New technique in fight against malaria
Researchers at the University of South Florida (USF), US have developed a new laboratory technique that they believe will dramatically improve the way scientists can study liver-stage malaria in vitro. The results of this research were published in Nature Communications.
USF collaborated with the Walter Reed Army Institute of Research International Laboratory, Thailand, the University of Georgia and others to develop a process to culture human liver cells and more efficiently infect them with the malaria parasite.

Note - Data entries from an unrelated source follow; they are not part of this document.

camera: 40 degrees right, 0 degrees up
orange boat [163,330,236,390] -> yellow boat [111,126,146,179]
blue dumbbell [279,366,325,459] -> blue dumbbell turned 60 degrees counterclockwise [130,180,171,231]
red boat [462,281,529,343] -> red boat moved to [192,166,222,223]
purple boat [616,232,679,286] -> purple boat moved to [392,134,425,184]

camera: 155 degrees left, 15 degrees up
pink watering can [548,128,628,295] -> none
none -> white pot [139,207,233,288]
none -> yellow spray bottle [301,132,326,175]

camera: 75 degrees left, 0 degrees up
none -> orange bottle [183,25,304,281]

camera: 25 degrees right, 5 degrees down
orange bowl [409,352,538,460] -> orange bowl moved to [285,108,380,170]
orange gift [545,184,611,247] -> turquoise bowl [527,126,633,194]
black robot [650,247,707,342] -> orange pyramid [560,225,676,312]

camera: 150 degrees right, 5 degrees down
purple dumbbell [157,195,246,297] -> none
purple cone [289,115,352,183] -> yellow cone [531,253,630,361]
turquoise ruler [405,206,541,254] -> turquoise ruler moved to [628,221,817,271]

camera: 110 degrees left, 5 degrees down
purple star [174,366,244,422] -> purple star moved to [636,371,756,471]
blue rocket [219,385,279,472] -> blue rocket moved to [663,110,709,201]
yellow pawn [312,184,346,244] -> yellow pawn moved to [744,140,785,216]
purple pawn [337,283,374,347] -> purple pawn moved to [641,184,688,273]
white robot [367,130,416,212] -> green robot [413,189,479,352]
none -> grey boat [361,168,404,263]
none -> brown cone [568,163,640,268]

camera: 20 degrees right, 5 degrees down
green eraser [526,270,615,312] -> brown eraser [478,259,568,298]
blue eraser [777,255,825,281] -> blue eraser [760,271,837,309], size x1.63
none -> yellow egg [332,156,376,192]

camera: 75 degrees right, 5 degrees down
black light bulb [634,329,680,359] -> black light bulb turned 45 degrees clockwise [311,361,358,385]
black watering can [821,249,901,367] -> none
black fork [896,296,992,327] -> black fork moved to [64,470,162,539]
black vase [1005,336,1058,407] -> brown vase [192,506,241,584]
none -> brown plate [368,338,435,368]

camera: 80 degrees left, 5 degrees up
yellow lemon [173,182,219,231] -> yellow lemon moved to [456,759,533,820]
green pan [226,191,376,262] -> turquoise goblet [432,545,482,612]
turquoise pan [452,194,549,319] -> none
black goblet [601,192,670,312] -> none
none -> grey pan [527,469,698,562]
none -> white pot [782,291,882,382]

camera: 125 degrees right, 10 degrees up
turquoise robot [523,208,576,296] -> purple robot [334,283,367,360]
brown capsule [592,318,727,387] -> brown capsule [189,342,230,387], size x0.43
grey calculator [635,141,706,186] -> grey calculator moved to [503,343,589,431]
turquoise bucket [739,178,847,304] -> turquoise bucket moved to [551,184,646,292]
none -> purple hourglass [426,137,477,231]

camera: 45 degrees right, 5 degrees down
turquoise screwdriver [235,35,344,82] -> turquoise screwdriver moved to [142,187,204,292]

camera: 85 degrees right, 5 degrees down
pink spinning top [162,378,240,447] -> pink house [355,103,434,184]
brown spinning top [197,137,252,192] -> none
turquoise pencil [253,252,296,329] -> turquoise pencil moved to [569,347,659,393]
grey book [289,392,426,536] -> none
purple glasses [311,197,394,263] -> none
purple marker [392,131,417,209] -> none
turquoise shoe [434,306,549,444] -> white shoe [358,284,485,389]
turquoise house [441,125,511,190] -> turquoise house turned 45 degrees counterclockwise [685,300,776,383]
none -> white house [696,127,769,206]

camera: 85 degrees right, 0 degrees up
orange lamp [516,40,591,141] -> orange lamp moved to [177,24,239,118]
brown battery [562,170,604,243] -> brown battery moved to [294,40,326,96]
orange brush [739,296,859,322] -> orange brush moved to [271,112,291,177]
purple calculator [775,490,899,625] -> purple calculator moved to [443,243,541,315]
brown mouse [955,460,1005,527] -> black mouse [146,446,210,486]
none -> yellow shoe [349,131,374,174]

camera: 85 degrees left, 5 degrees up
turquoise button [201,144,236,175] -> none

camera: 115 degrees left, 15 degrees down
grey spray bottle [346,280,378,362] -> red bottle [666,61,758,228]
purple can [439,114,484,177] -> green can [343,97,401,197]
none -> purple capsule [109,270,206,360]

The technique enables researchers to overcome resource limitations to study this parasite stage and more quickly discover new malaria treatments.
“This is one of the last frontiers of malaria research and it’s become critically important because this is the place where the infection starts in the human body,” said Dr John Adams, a USF distinguished professor in the USF College of Public Health and the lead researcher on the project. “Almost all of the current strategies are focused on the blood stage of malaria – after the person has already become infected. But in order to eradicate this disease, you need to block the cycle of reinfection, and the most efficient way to do that is by blocking the parasite from coming into the person. This has not been possible previously because the methods of studying the liver stage have just not been there. Our technique makes that work possible.”
The researchers have begun using the new technique in their USF lab and with their Walter Reed collaborators to evaluate new drugs and validate new vaccines. The plan is to develop vaccines to prevent the parasite from infecting hepatocytes and to develop drugs to kill the parasite after it has entered the human body.